Cuando el secretario de Estado de EEUU, Mike Pompeo, afirma el pasado 11 de marzo de 2019 que Cuba y Rusia son los verdaderos responsables de la situación que atraviesa Venezuela y que las grandes dificultades que ha tenido Washington en mantener unida a la oposición venezolana se debe a que al menos 40 dirigentes se sienten con derecho a reemplazar a Nicolás Maduro, lo que está diciendo en realidad es que el imperio no puede con la patria de Bolívar. La pregunta que nos hacemos es: ¿Por qué será endiabladamente difícil apoderarse de Venezuela?

Veamos el contexto. Para nadie es un secreto que el Estado Liberal Burgués a través de sus corporaciones se rige por la amoralidad, la hipocresía, la falta de ética y la supremacía fenotípica caucásica que agrede al sur del mundo afincándose en el epicentro geopolítico mundial, es decir, Venezuela. ¿Hubiese podido alguien pensar que en el año 2019 en el tridente alternativo mundial estaría un conductor de autobuses junto a un ruso y a un chino?
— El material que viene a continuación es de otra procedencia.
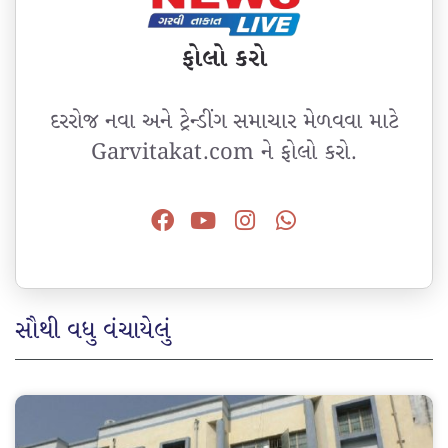
ફોલો કરો
દરરોજ નવા અને ટ્રેન્ડીંગ સમાચાર મેળવવા માટે
Garvitakat.com ને ફોલો કરો.
સૌથી વધુ વંચાયેલું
Los aleteos finales del ahogado imperio tienen algo positivo: las máscaras están caídas y ya sus actores más conspicuos se muestran como son: gánsteres amparados, como señala Adrián Salbuchi, “detrás de una legalidad formal” donde “lo inconfesable se resguarda detrás de eufemismos hipócritas; y el robo, el fraude y la expoliación se esconden detrás de un sistema financiero, jurídico y metodológico de gran complejidad que encubre la realidad”.

En una canción de Silvio Rodríguez he encontrado la respuesta a la pregunta inicial. Es endiabladamente difícil apoderarse de Venezuela porque al imperio le molesta nuestro amor, nuestro amor de juventud y nuestro amor es un arte en virtud. Le molesta nuestro amor, nuestro amor sin antifaz y nuestro amor es un arte de paz. Le molesta nuestro amor, nuestro amor de humanidad y nuestro amor es un arte en su edad. Le molesta nuestro amor, nuestro amor de surtidor y nuestro amor es un arte mayor.

Nuestro amor es nuestra prenda encantada, es nuestra extensa morada, es nuestro espacio sin fin. Nuestro amor no precisa frontera como la primavera, no prefiere jardí­n. Nuestro amor no es amor de mercado, porque un amor sangrado no es amor de lucrado. Nuestro amor es todo cuanto tenemos, si lo negamos o lo vendemos ¿Para qué respirar?

Nuestro amor no es amor de uno solo, sino alma de todo lo que urge sanar. Nuestro amor es un amor de abajo que el devenir nos trajo para hacerlo empinar. Nuestro amor, el más enamorado, es demás olvidado en su antiguo dolor. Nuestro amor abre pecho a la muerte y despeña su suerte con un tiempo mejor. Nuestro amor, este amor aguerrido, es un sol encendido por quien merece amor.